Ia mengatakan dari sekitar 180 negara di dunia, 92% dipastikan pertumbuhannya akan negatif atau masuk krisis di tahun 2020 ini.
Menurutnya banyak negara agresif sekali melebarkan defisit fiskalnya belum lagi moneternya. Indonesia belum pernah mendorong defisitnya hingga 6,3% untuk mengantisipasi dampak Covid-19. Indonesia terbilang dalam kisaran sedang (mild) dan efektif mengelola utangnya
“Supaya kita gampang memahaminya, pakai rule of thumb. (Resesi terjadi) kalau dalam dua kuartal berturut-turut pertumbuhan ekonominya negatif. Secara substansial resesi tidak terjadi tiba-tiba. Ini adalah proses perlambatan ekonomi secara keseluruhan,” jelasnya.

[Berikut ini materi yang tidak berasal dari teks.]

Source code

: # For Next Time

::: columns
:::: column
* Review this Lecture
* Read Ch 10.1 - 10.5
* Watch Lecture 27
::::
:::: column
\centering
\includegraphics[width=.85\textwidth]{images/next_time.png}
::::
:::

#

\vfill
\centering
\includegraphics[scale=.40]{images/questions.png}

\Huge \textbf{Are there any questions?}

Ia melanjutkan, tanda-tanda resesi di Indonesia sudah mulai dari kuartal pertama, bukan dari kuartal kedua.
“Tanda-tandanya sudah mulai bukan di kuarter 2, di kuarter pertama pun sudah signifikan sekali pertumbuhan ekonominya terkoreksi,” paparnya.
Pertumbuhan ekonomi Indonesia yang diharapkan selalu rata-rata positif 5% dianggap sebuah kewajaran. Namun, begitu ada penurunan di bawah 5%, 1 hingga 2 kuarter dimana di Q1 sudah di bawah 5%, dan di Q2 (-5,3%), bahkan di kuarter ketiga (Q3) ekspektasi pertumbuhan antara (-2,9%) hingga (-1%), artinya waktu perlambatan ekonomi sudah berkepanjangan, dan itu bisa disebut resesi.